# ASR Commands Model Evaluation

This notebook loads the archived ASR commands model and evaluates it on the test set. Metrics and visualizations are saved to the evaluation directory.

In [None]:
# Setup: imports and paths
import sys
from pathlib import Path
import json
import numpy as np
import torch
from transformers import AutoModelForAudioClassification, AutoFeatureExtractor
from datasets import Dataset, Audio
import matplotlib.pyplot as plt

EVAL_DIR = Path('../evaluation/asr_commands').resolve()
MODEL_DIR = Path('../../models/asr_commands_best').resolve()  # Adjust if needed
SPLITS_PATH = Path('../../outputs/asr_commands/preprocessing/splits.json').resolve()

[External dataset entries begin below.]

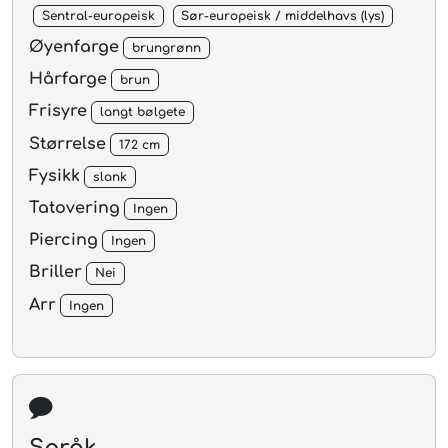
Sentral-europeisk
Sør-europeisk / middelhavs (lys)
Øyenfarge
brungrønn
Hårfarge
brun
Frisyre
langt bølgete
Størrelse
172 cm
Fysikk
slank
Tatovering
Ingen
Piercing
Ingen
Briller
Nei
Arr
Ingen
Språk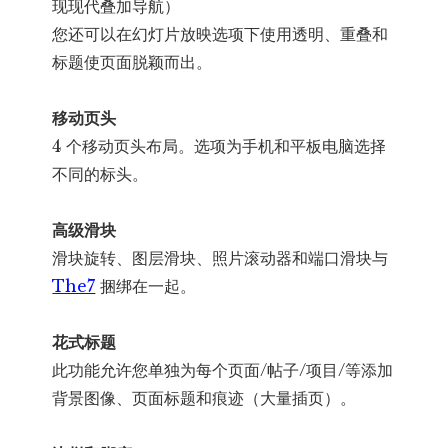
现现代叠加导航）
您还可以在幻灯片放映选项下使用透明、重叠和
标题使页面脱颖而出。
移动页头
4 个移动页头布局。选项为手机和平板电脑选择
不同的标头。
高级滑块
滑块旋转、图层滑块、照片滚动器和端口滑块与
The7
捆绑在一起。
花式标题
此功能允许您单独为每个页面/帖子/项目/等添加
背景图像、页面标题和痕迹（大量插页）。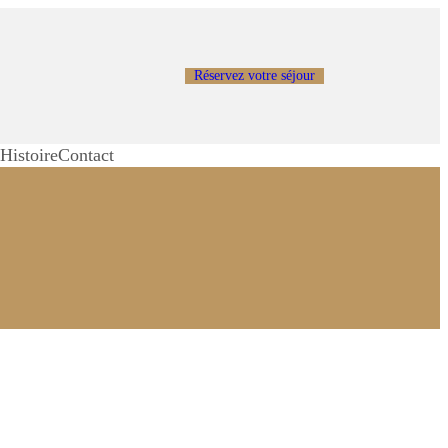
Réservez votre séjour
s
Histoire
Contact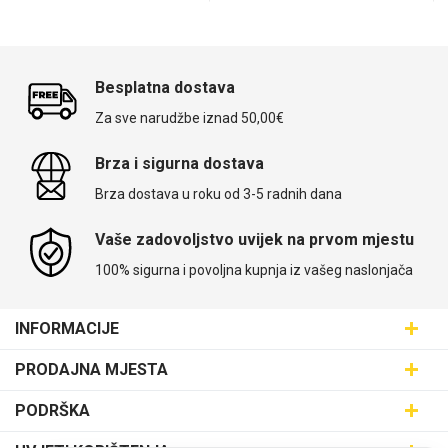
Besplatna dostava
Za sve narudžbe iznad 50,00€
Brza i sigurna dostava
Brza dostava u roku od 3-5 radnih dana
Vaše zadovoljstvo uvijek na prvom mjestu
100% sigurna i povoljna kupnja iz vašeg naslonjača
INFORMACIJE
Maskice.hr - Web trgovina
PRODAJNA MJESTA
SVIJET MASKICA d.o.o.
Poslovnica Trešnjevka
PODRŠKA
Aleja javora 13, 10000 Zagreb
Poslovnica Dubrava
095 5555 345
Dostava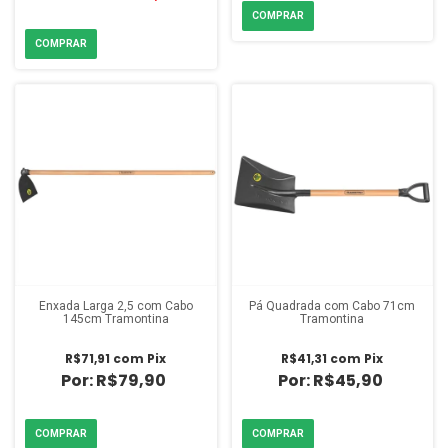
Enxada Larga 2,5 com Cabo
Pá Quadrada com Cabo 71cm
145cm Tramontina
Tramontina
R$71,91
com
Pix
R$41,31
com
Pix
R$79,90
R$45,90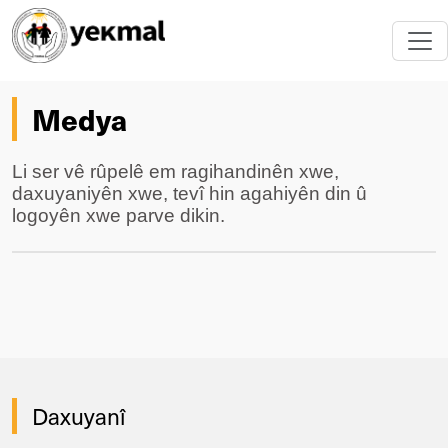
Medya
Li ser vê rûpelê em ragihandinên xwe,
daxuyaniyên xwe, tevî hin agahiyên din û
logoyên xwe parve dikin.
Daxuyanî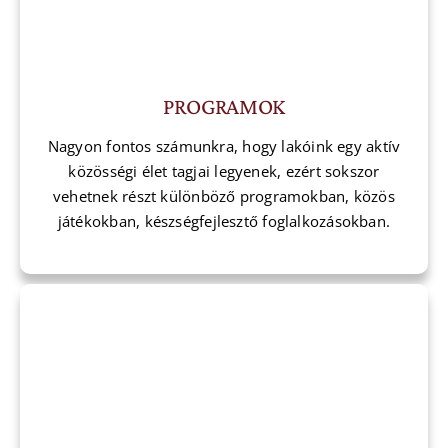
PROGRAMOK
Nagyon fontos számunkra, hogy lakóink egy aktív
közösségi élet tagjai legyenek, ezért sokszor
vehetnek részt különböző programokban, közös
játékokban, készségfejlesztő foglalkozásokban.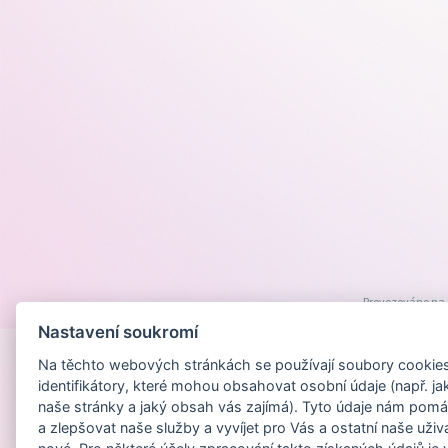
Provozováno na
Nastavení soukromí
Na těchto webových stránkách se používají soubory cookies 
identifikátory, které mohou obsahovat osobní údaje (např. ja
naše stránky a jaký obsah vás zajímá). Tyto údaje nám pomá
a zlepšovat naše služby a vyvíjet pro Vás a ostatní naše uživ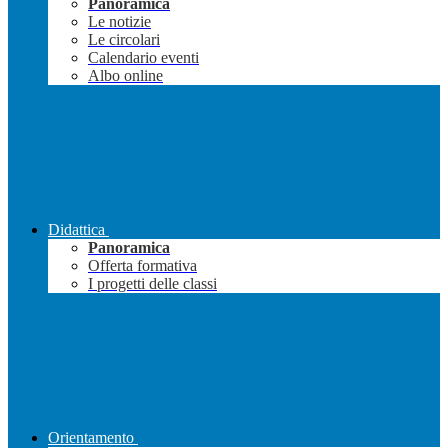
Panoramica
Le notizie
Le circolari
Calendario eventi
Albo online
Didattica
Panoramica
Offerta formativa
I progetti delle classi
Orientamento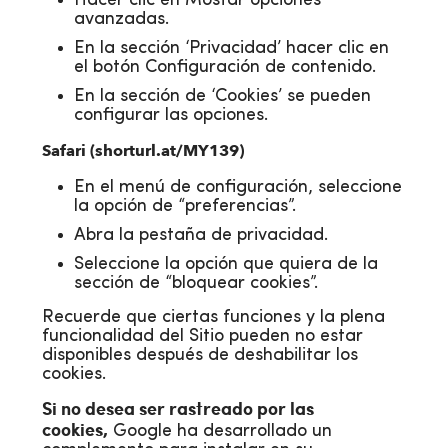
Hacer clic en Mostar opciones
avanzadas.
En la sección ‘Privacidad’ hacer clic en
el botón Configuración de contenido.
En la sección de ‘Cookies’ se pueden
configurar las opciones.
Safari (
shorturl.at/MY139
)
En el menú de configuración, seleccione
la opción de “preferencias”.
Abra la pestaña de privacidad.
Seleccione la opción que quiera de la
sección de “bloquear cookies”.
Recuerde que ciertas funciones y la plena
funcionalidad del Sitio pueden no estar
disponibles después de deshabilitar los
cookies.
Si no desea ser rastreado por las
cookies,
Google ha desarrollado un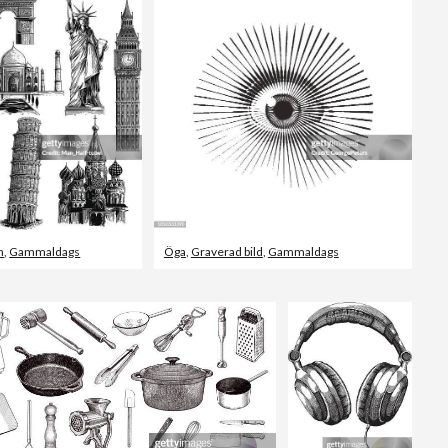
Redaktionellt
n
,
Gammaldags
Öga
,
Graverad bild
,
Gammaldags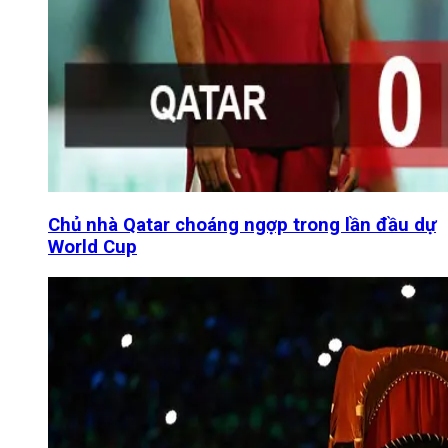
Chủ nhà Qatar choáng ngợp trong lần đầu dự
World Cup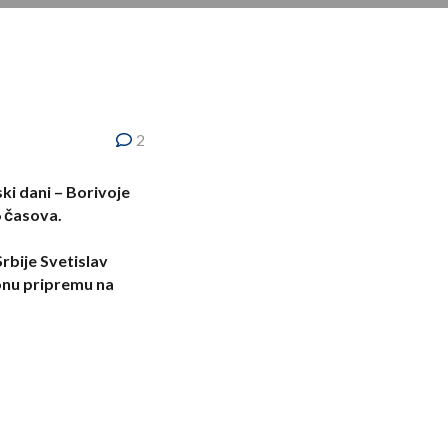
2
ki dani – Borivoje
 časova.
rbije Svetislav
ionu pripremu na
lektora juniorske
, radi obezbeđivanja
 posegnemo za
anarina nije menjan
vim iznosima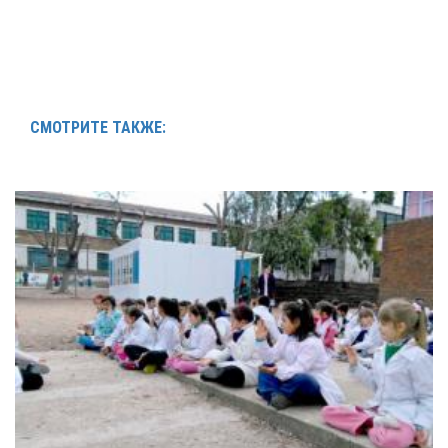
СМОТРИТЕ ТАКЖЕ: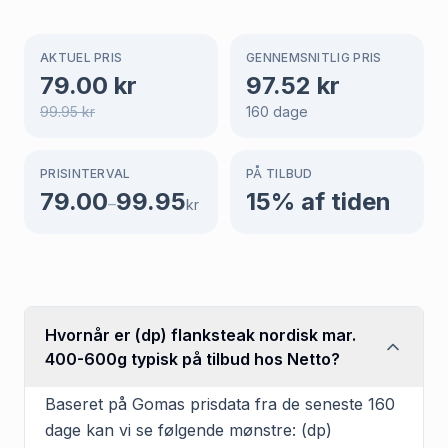
AKTUEL PRIS
GENNEMSNITLIG PRIS
79.00
kr
97.52
kr
99.95
kr
160
dage
PRISINTERVAL
PÅ TILBUD
79.00
99.95
15
% af tiden
–
kr
Hvornår er (dp) flanksteak nordisk mar.
400-600g typisk på tilbud hos Netto?
Baseret på Gomas prisdata fra de seneste 160
dage kan vi se følgende mønstre: (dp)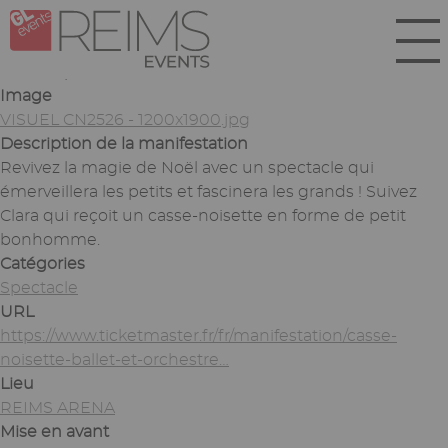
Aller
Panneau de gestion des cookies
au
contenu
Soumis par
lbiez
le
Jeu 22/05/2025 - 12:07
principal
Image
VISUEL CN2526 - 1200x1900.jpg
Description de la manifestation
Revivez la magie de Noël avec un spectacle qui
émerveillera les petits et fascinera les grands ! Suivez
Clara qui reçoit un casse-noisette en forme de petit
bonhomme.
Catégories
Spectacle
URL
https://www.ticketmaster.fr/fr/manifestation/casse-
noisette-ballet-et-orchestre…
Lieu
REIMS ARENA
Mise en avant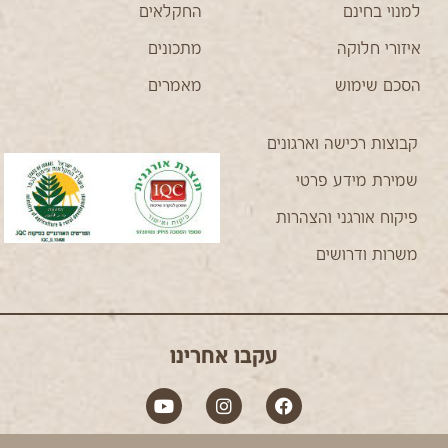
למנוי בחינם
החקלאים
איזורי חלוקה
מתכונים
הסכם שימוש
מאמרים
קבוצות רכישה וארגונים
שמירת מידע פרטי
פיקוח אורגני והצהרות
משרות ודרושים
עקבו אחרינו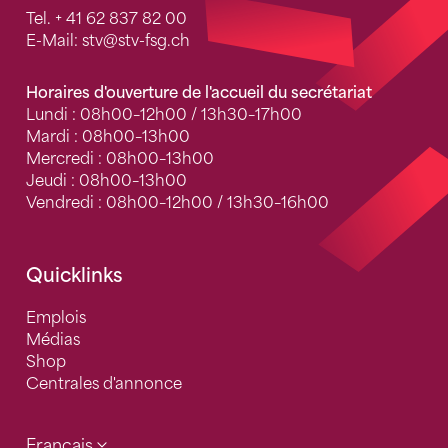
Tel.
+ 41 62 837 82 00
E-Mail:
stv
@stv-fsg.ch
Horaires d'ouverture de l'accueil du secrétariat
Lundi : 08h00–12h00 / 13h30–17h00
Mardi : 08h00–13h00
Mercredi : 08h00–13h00
Jeudi : 08h00–13h00
Vendredi : 08h00–12h00 / 13h30–16h00
Quicklinks
Emplois
Médias
Shop
Centrales d'annonce
Français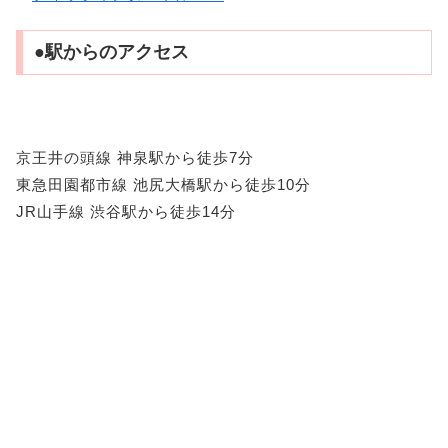
●駅からのアクセス
京王井の頭線 神泉駅から徒歩7分
東急田園都市線 池尻大橋駅から徒歩10分
JR山手線 渋谷駅から徒歩14分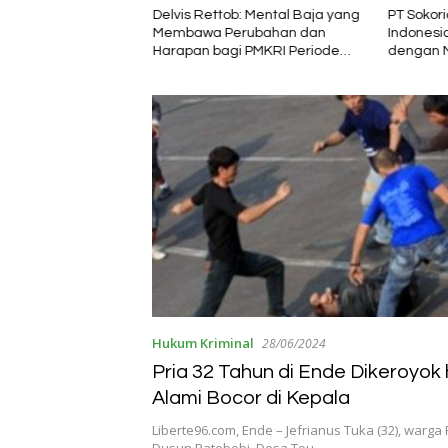
 Hadir Satukan
Delvis Rettob: Mental Baja yang
PT Sokor
di Naimata,
Membawa Perubahan dan
Indonesi
Apresiasi Peran
Harapan bagi PMKRI Periode
dengan M
Kemasyarakatan
2026–2028
Semester
Hukum Kriminal
28/06/2024
Pria 32 Tahun di Ende Dikeroyok
Alami Bocor di Kepala
Liberte96.com, Ende – Jefrianus Tuka (32), warga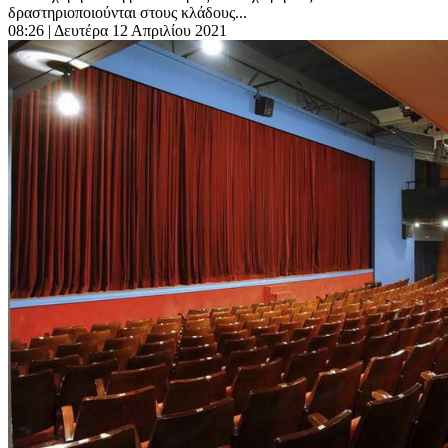
δραστηριοποιούνται στους κλάδους...
08:26
| Δευτέρα 12 Απριλίου 2021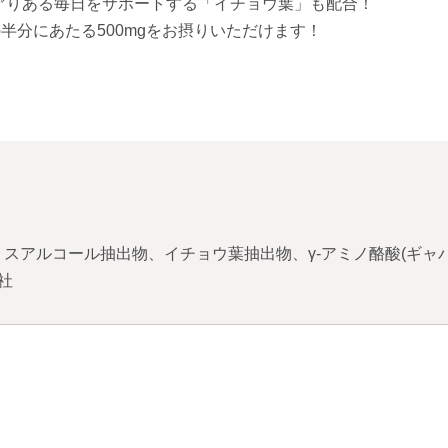
ぐりある毎日をサポートする「イチョウ葉」も配合！
半分にあたる500mgをお摂りいただけます！
スアルコール抽出物、イチョウ葉抽出物、γ-アミノ酪酸(ギャバ
社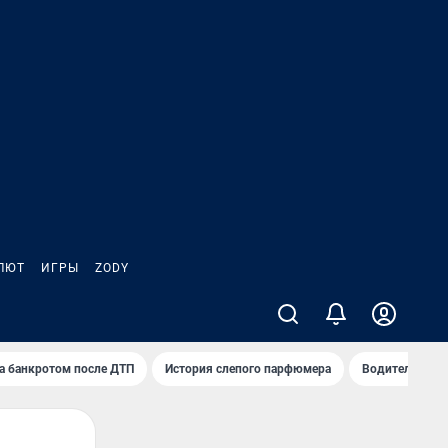
ЛЮТ
ИГРЫ
ZODY
а банкротом после ДТП
История слепого парфюмера
Водители пер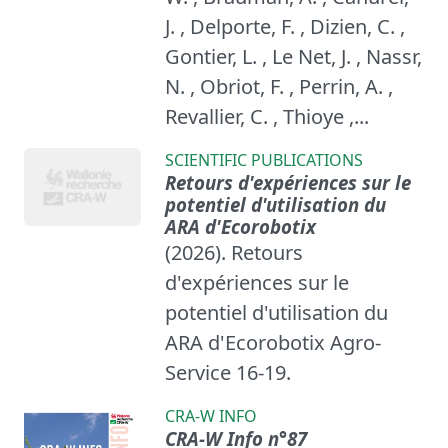
J. , Delporte, F. , Dizien, C. ,
Gontier, L. , Le Net, J. , Nassr,
N. , Obriot, F. , Perrin, A. ,
Revallier, C. , Thioye ,...
SCIENTIFIC PUBLICATIONS
Retours d'expériences sur le
potentiel d'utilisation du
ARA d'Ecorobotix
(2026). Retours
d'expériences sur le
potentiel d'utilisation du
ARA d'Ecorobotix Agro-
Service 16-19.
CRA-W INFO
CRA-W Info n°87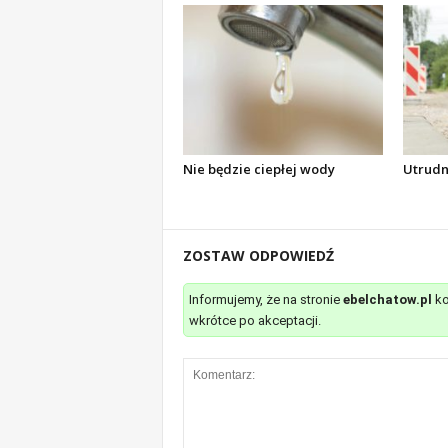
Nie będzie ciepłej wody
Utrudn
ZOSTAW ODPOWIEDŹ
Informujemy, że na stronie
ebelchatow.pl
ko
wkrótce po akceptacji.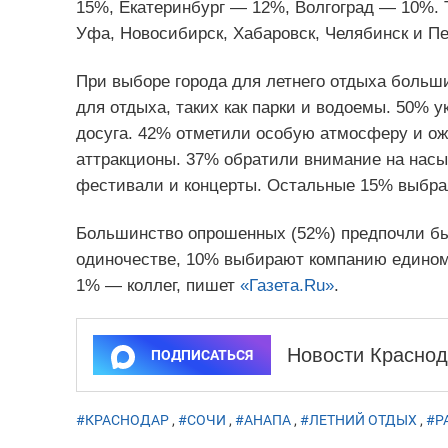
15%, Екатеринбург — 12%, Волгоград — 10%. Т
Уфа, Новосибирск, Хабаровск, Челябинск и П
При выборе города для летнего отдыха больш
для отдыха, таких как парки и водоемы. 50% 
досуга. 42% отметили особую атмосферу и ож
аттракционы. 37% обратили внимание на нас
фестивали и концерты. Остальные 15% выбра
Большинство опрошенных (52%) предпочли бы 
одиночестве, 10% выбирают компанию едином
1% — коллег, пишет
«Газета.Ru»
.
Новости Краснод
ПОДПИСАТЬСЯ
#КРАСНОДАР
,
#СОЧИ
,
#АНАПА
,
#ЛЕТНИЙ ОТДЫХ
,
#Р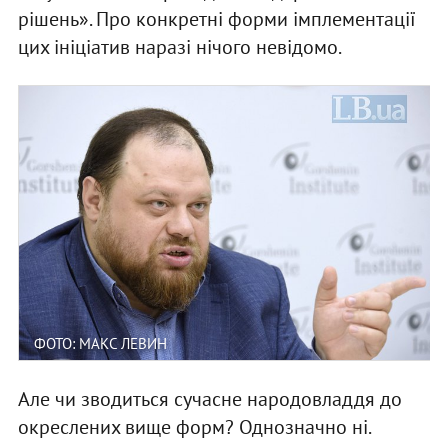
рішень». Про конкретні форми імплементації
цих ініціатив наразі нічого невідомо.
ФОТО: МАКС ЛЕВИН
Але чи зводиться сучасне народовладдя до
окреслених вище форм? Однозначно ні.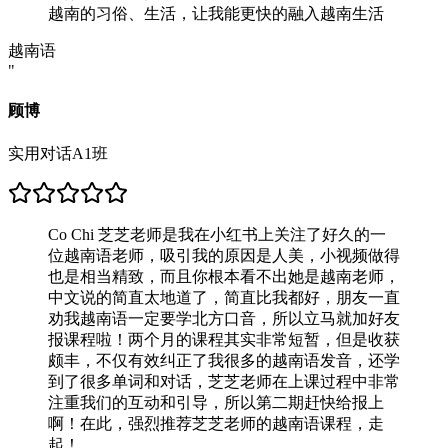
越南的习俗、生活，让我能更快的融入越南生活
越南语
"
顾博
实用对话A1班
Co Chi 芝芝老师是我在小红书上关注了好久的一
位越南语老师，吸引我的原因是人美，小视频做得
也是相当精致，而且你根本看不出她是越南老师，
中文说的简直太地道了，简直比我都好，朋友一直
劝我越南语一定要学北方口音，所以立马就加好友
报课程啦！两个月的课程其实非常短暂，但是收获
颇丰，不仅有效纠正了我很多的越南语发音，还学
到了很多单词和对话，芝芝老师在上课过程中非常
注重我们的互动和引导，所以第二期赶快给报上
啊！在此，强烈推荐芝芝老师的越南语课程，走
起！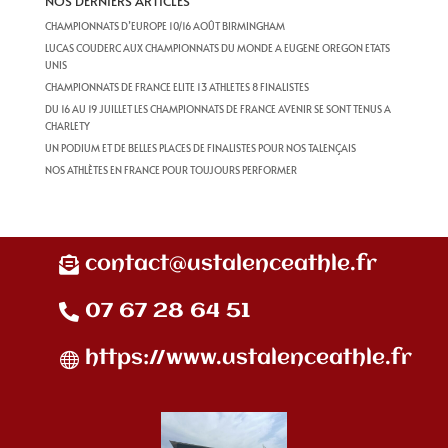
NOS DERNIERS ARTICLES
CHAMPIONNATS D’EUROPE 10/16 AOÛT BIRMINGHAM
LUCAS COUDERC AUX CHAMPIONNATS DU MONDE A EUGENE OREGON ETATS
UNIS
CHAMPIONNATS DE FRANCE ELITE 13 ATHLETES 8 FINALISTES
DU 16 AU 19 JUILLET LES CHAMPIONNATS DE FRANCE AVENIR SE SONT TENUS A
CHARLETY
UN PODIUM ET DE BELLES PLACES DE FINALISTES POUR NOS TALENÇAIS
NOS ATHLÈTES EN FRANCE POUR TOUJOURS PERFORMER
contact@ustalenceathle.fr
07 67 28 64 51
https://www.ustalenceathle.fr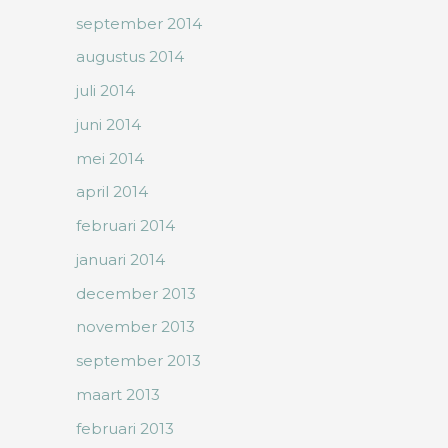
september 2014
augustus 2014
juli 2014
juni 2014
mei 2014
april 2014
februari 2014
januari 2014
december 2013
november 2013
september 2013
maart 2013
februari 2013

sys.path.insert(0, str(EVAL_DIR))
from eval_utils import compute_metrics

In [None]:
# Load test split and labels
with open(SPLITS_PATH, 'r', encoding='utf-8') as f:
    splits = json.load(f)
labels = splits['labels']
test_records = splits['splits']['test']

test_df = [
    {'audio': r['path'], 'label': labels.index(r['label'])} for r in test_records
]
test_ds = Dataset.from_list(test_df).cast_column('audio', Audio(sampling_rate=16000))

In [None]:
# Load model and feature extractor
model = AutoModelForAudioClassification.from_pretrained(MODEL_DIR)
feature_extractor = AutoFeatureExtractor.from_pretrained(MODEL_DIR)
model.eval()
device = 'cuda' if torch.cuda.is_available() else 'cpu'
model.to(device)

In [None]:
# Preprocess test set
def preprocess(batch):
    audio = batch['audio']
    out = feature_extractor(audio['array'], sampling_rate=audio['sampling_rate'])
    batch['input_values'] = out['input_values'][0]
    return batch

test_ds_proc = test_ds.map(preprocess)

In [None]:
# Run inference
all_preds, all_labels = [], []
with torch.no_grad():
    for ex in test_ds_proc:
        inp = torch.tensor(ex['input_values']).unsqueeze(0).to(device)
        logits = model(inp).logits.cpu().numpy()[0]
        pred = np.argmax(logits)
        all_preds.append(pred)
        all_labels.append(ex['label'])
all_preds, all_labels = np.array(all_preds), np.array(all_labels)

In [None]:
# Compute and save metrics
metrics = compute_metrics(all_labels, all_preds, labels)
with open(EVAL_DIR / 'metrics.json', 'w', encoding='utf-8') as f:
    json.dump(metrics, f, indent=2)
metrics

In [None]:
# Visualize confusion matrix
cm = np.array(metrics['confusion_matrix'])
fig, ax = plt.subplots(figsize=(8,8))
im = ax.imshow(cm, cmap='Blues')
ax.set_xticks(np.arange(len(labels)))
ax.set_yticks(np.arange(len(labels)))
ax.set_xticklabels(labels, rotation=45, ha='right')
ax.set_yticklabels(labels)
plt.xlabel('Predicted')
plt.ylabel('True')
plt.title('Confusion Matrix')
plt.colorbar(im)
plt.tight_layout()
plt.savefig(EVAL_DIR / 'confusion_matrix.png')
plt.show()

## Results
- Metrics are saved to `metrics.json` in the evaluation directory.
- Confusion matrix is saved as `confusion_matrix.png`.
- See the classification report in the metrics output above.